Grapefruit like acidity, a kick in the mouth fresh, bright, light coffee, which then turns into big blackcurrant with apricots and mixed summer fruits. Not for espresso for me, but for those who like sour sweets then maybe it is.

I've calbrated my grinder for the 'perfect' shot, got everything up to temp, tried 4/5 shots and a few lattes, still find it undrinkable.

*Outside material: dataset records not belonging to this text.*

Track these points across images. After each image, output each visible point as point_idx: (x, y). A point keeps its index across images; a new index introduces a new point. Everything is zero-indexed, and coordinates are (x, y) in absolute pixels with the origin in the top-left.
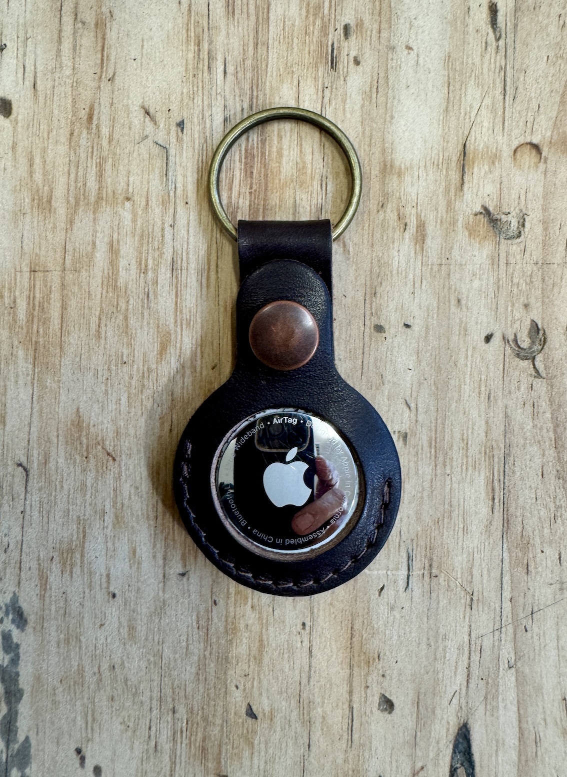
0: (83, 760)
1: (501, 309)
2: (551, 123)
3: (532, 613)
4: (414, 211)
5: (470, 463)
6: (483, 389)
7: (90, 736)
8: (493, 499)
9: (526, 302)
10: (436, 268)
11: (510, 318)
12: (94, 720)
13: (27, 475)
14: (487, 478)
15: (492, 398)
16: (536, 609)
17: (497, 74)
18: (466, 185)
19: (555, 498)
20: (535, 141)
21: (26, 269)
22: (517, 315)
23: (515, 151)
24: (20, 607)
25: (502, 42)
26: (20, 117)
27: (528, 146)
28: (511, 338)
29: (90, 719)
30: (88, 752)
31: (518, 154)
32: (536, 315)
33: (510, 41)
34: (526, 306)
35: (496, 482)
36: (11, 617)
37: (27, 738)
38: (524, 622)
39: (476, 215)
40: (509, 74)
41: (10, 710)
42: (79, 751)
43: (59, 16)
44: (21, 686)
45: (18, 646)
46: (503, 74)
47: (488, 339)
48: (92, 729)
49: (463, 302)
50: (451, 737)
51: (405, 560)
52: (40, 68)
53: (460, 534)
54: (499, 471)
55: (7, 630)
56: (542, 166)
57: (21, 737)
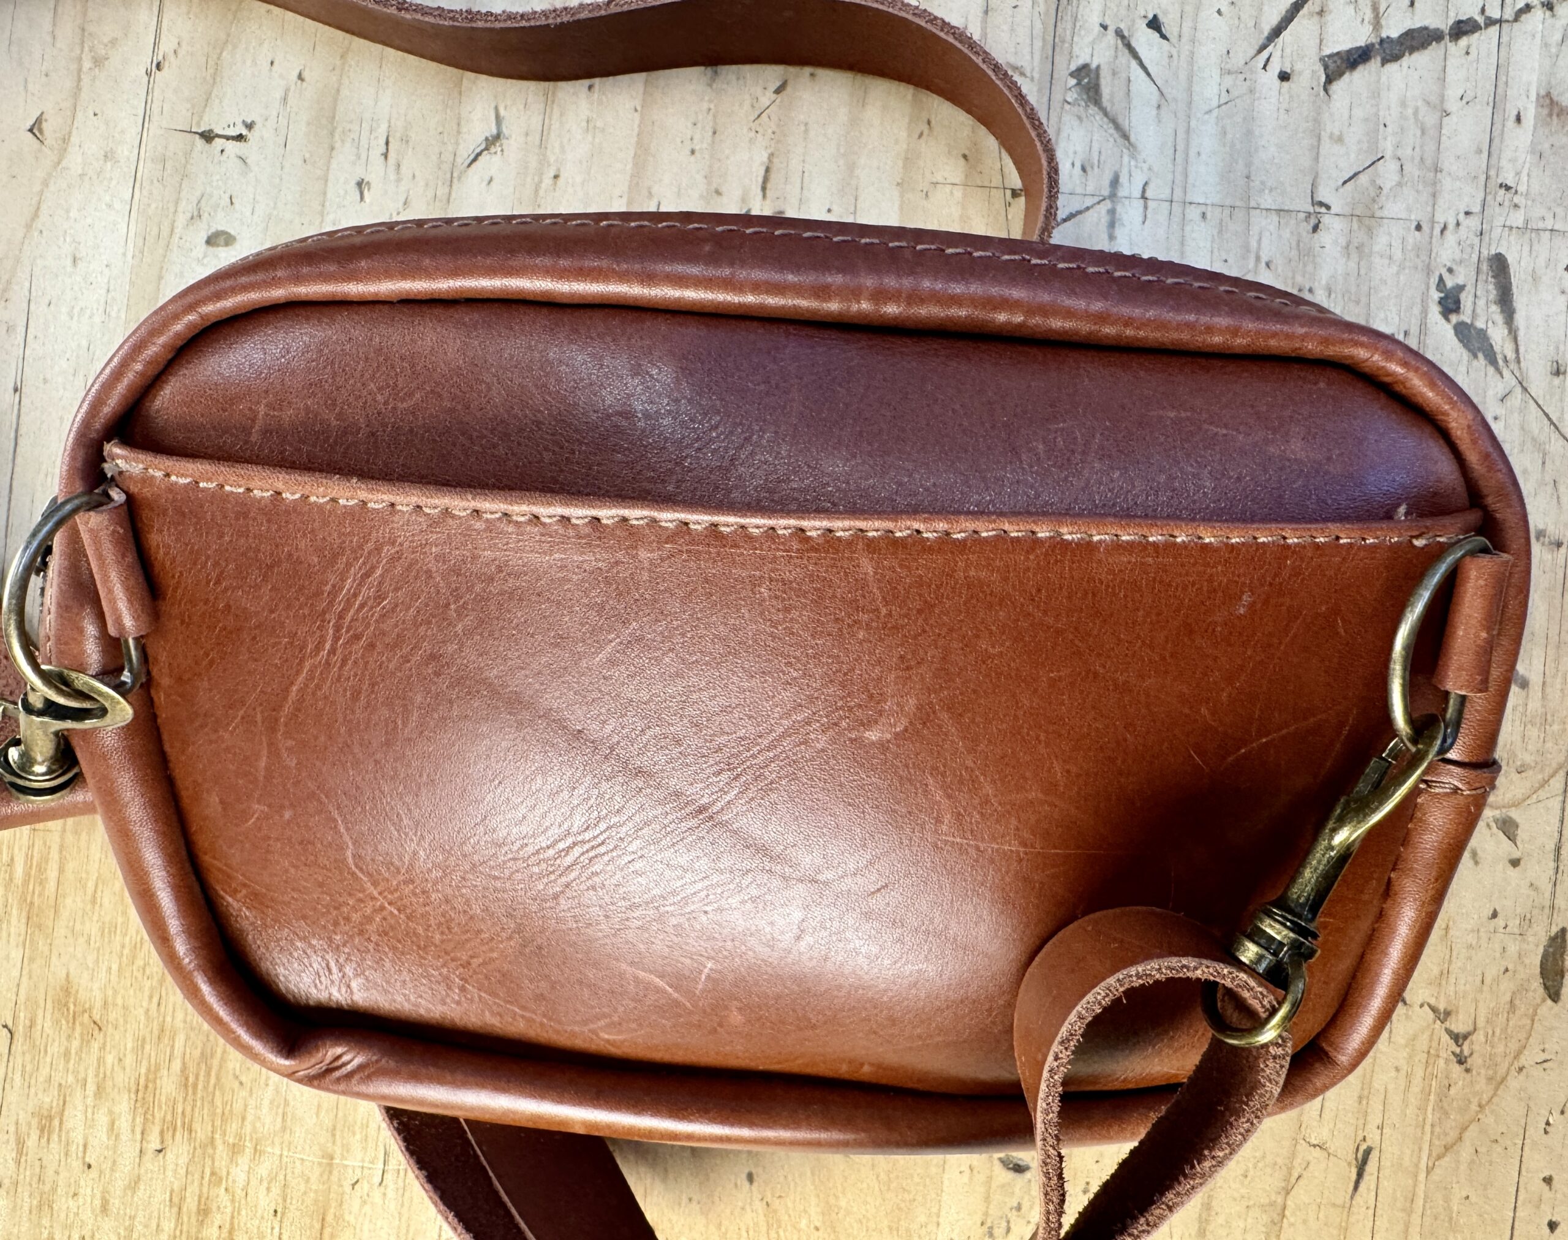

Any help advice out there or are they for the bin?


----------



## CoffeeMagic (Aug 7, 2011)

Use it in a French Press or filter. Coffees with a high acidity don't usually make good espresso, but work well with other brewing methods.


----------



## MikeHag (Mar 13, 2011)

I had some musasa coop from has bean a few months back. One thing you could try is leaving it a few weeks. I found that the acidity tailed off a bit and it then made a lovely espresso.


----------



## RolandG (Jul 25, 2010)

The way the shot is pulled can make a big difference to the flavour. As a starting point, if it's the acidity that's not tasting great a couple of things you could try -

Use a smaller dose and grinding finer to slow down the shot - so try a couple of grams of coffee less and adjust the grind for a 30s-ish pour - and see if that tastes any better. Watch the colour of the shot - it should become steadily lighter during the pour (blonding). If it's still tasting too acidic, try repeating and letting the shot run a little longer. This will make the apparent acidity less, although it will also reduce perceived sweetness and increase bitterness.

If that's not what it is you aren't enjoying, try and identify what the "yucky" part of the flavour is - sour/bitter/etc.


----------